Уголь, забор - как это по-житейски понятно! Забор починили, уголь привезли, и Катаев регулярно приезжал на заседания секретариата.
Приехал он и тогда, когда я решил эмигрировать (я уже рассказывал об этом выше). Согласно процедуре, я подал заявление в секретариат. Мне сказали прийти через два дня. В кабинете - Катаев и Ильин, генерал ГБ, секретарь по оргвопросам. Ильин на цыпочках вышел из кабинета.
- Толя, - сказал Катаев (цитирую слово в слово), - я старый человек. Увы, я никому никогда ничего хорошего не сделал. Для вас я сделаю всё.
Я знал, что Катаев вхож на "самый верх". Мы договорились о "правилах поведения". Он мне позвонил через неделю: "Толя, они ничего не хотят. Им на все плевать. Вы свободны от всех обязательств, можете поступать как угодно". И в его голосе чувствовалось неприкрытое раздражение на них. Они не посчитались с ним, Героем Соцтруда, лауреатом, живым классиком. Ведь он соблюдал все правила игры, а они на него положили.
Это была все та же инерция. Как трудно выйти из шкуры советского писателя!

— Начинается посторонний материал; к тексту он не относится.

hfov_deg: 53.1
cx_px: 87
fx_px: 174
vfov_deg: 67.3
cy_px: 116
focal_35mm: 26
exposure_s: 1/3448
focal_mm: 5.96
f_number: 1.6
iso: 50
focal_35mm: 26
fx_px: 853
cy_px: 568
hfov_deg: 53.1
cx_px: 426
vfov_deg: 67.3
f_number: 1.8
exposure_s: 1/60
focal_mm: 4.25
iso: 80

В Париже он мне позвонил, попросил приехать к нему в гостиницу. В роскошном "Конкорд-Лафайетте" по коридору, где был номер Катаева, шастали смутно знакомые советские рожи. Я спросил: "Валентин Петрович, у вас не будет неприятностей? Может, поедем в какое-нибудь нейтральное место?" Катаев отмахнулся: "Толя, в моем возрасте еще чего-то бояться…" Эстер спала, отвернувшись к стене от света лампы, а мы говорили с Катаевым до утра. Потом мне передали, что Катаева все же вызывали и указали ему - дескать, негоже встречаться с предателем и отщепенцем, который к тому же клевещет по "Свободе". Он приезжал в Париж еще несколько раз, но уж никогда мне не звонил. Я понимал - значит, так надо. Изредка заходя в советский книжный магазин "Глоб", я просматривал новые катаевские сборники. Как ни странно, фраза в "Святом колодце": "Хуже меня пишет только один человек в мире - это мой друг, великий Анатолий Гладилин, мовист № 1" - сохранялась.

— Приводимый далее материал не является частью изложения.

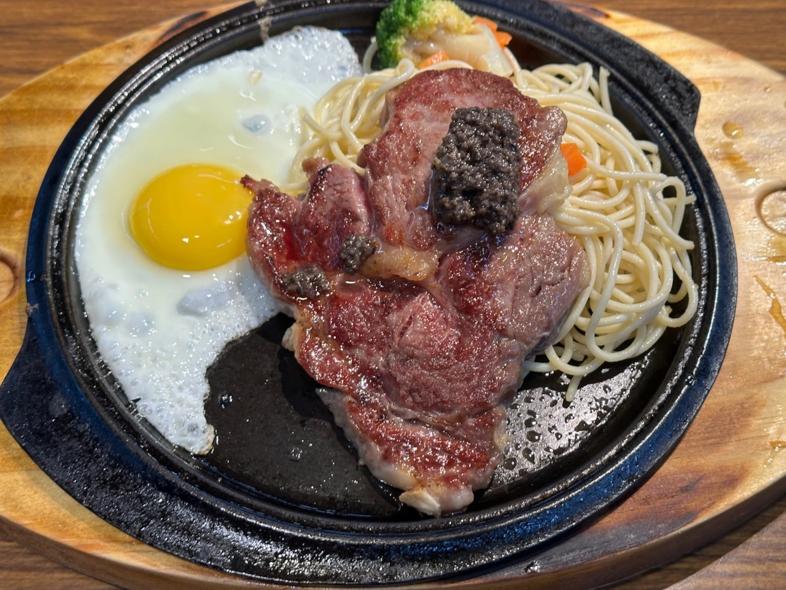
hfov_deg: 39.7
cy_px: 295
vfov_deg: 30.3
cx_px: 393
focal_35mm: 48
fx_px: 1090
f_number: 1.8
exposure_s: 1/120
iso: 80
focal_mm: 6.9
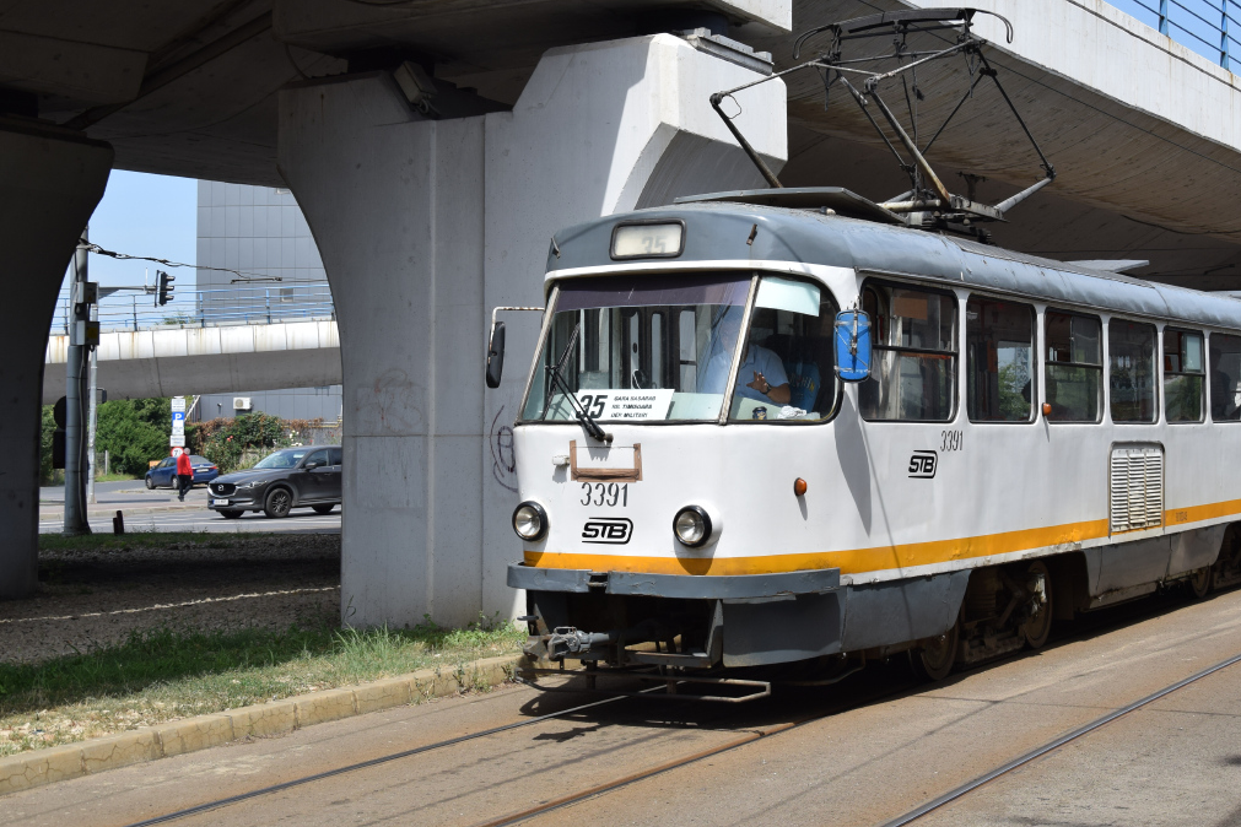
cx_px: 748
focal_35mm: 54
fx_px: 1861
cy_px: 332
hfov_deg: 36.7
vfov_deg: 25.0
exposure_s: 1/800
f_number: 6.3
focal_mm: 28
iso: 200
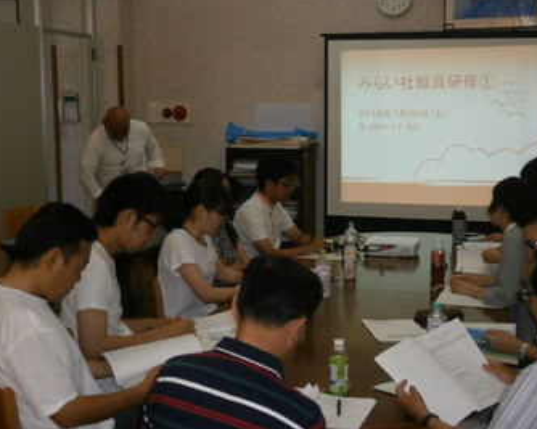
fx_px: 874
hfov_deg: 34.1
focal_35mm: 55
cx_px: 310
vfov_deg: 27.6
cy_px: 235
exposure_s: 1/250
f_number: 3.4
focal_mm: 8.3
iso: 400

(Вынужденное отступление. В свое время эта фраза, как и провозглашенная Катаевым школа "мовизма", вызвала сумятицу в литературных кругах. Катаеву приходилось возвращаться в своих книгах к этому термину, пояснять, что он имел в виду. Цитирую абзац из интервью Катаева болгарской газете: "Джон Апдайк сказал мне, что он тоже считает себя "мовистом", и спросил, на какое место я его ставлю. Я отвечал: "Первый мовист - Гладилин, второй - я, третий - Аксенов, а вы, Апдайк, лишь на четвертом"". На самом деле, естественно, Катаев считал себя первым. Повторяю: соперников себе он не видел. Это была игра, поза, из того же разряда, что и фраза "Я никому никогда ничего хорошего не сделал". Делал - и скольким он помогал!)
Из десятитомного собрания сочинений Катаева моя фамилия исчезла. Я все понял. Я ведь тоже в Москве был в шкуре советского писателя. Если писателю ставят условие: или снимите фамилию, или не будет полного собрания, - то выбора нет.
Катаев бы написал, после отступа и с новой строчки:
"Кому это сейчас интересно?"
Тогда интересно вот что. Опубликованный в "Новом мире" "Алмазный мой венец" вызвал, мягко говоря, недовольство прогрессивной российской интеллигенции. До Парижа доходили слухи: Москва возмущена! Как посмел благополучный Катаев поставить себя рядом с мучеником Мандельштамом, почему в своей книге так запанибратски общается с великими Пастернаком, Маяковским, Есениным, Булгаковым?! В советской прессе появились ядовито-кислые рецензии. Парадокс: классика отечественной литературы защищала только "Свобода" в лице вашего покорного слуги. Я доказывал, что Катаев вспоминает о своей молодости, а в его молодости существовала другая "табель о рангах". Это был один литературный круг, со сложными взаимоотношениями: любви, ненависти, признания, ревности - и знаменитого фельетониста "Старика Саббакина" (псевдоним Катаева) в Москве побаивались за его острый, насмешливый язык и дружбы с ним искали. В "Алмазном венце" есть эпизод. Автор приводит Мандельштама к Крупской, чтоб дать ему подработать на "агитках". Им удается получить аванс под стихи, разоблачающие кулачество, но Мандельштам жестоко критикует варианты Катаева и в конце концов создает свой шедевр:
Кулак Пахом,
чтоб не платить налога,
Наложницу себе завел!
Ну разве мог Катаев это выдумать? А вот он описывает потасовку Пастернака и Есенина, с разбитыми в кровь носами, перед кабинетом редактора Вронского. Нам, восторженным почитателям кумиров, это кажется святотатством. Но в той запутанной и непростой жизни именно так и было. Лишь время потом воздвигает пьедесталы, и гении застывают в величественных позах - в парке Монсо…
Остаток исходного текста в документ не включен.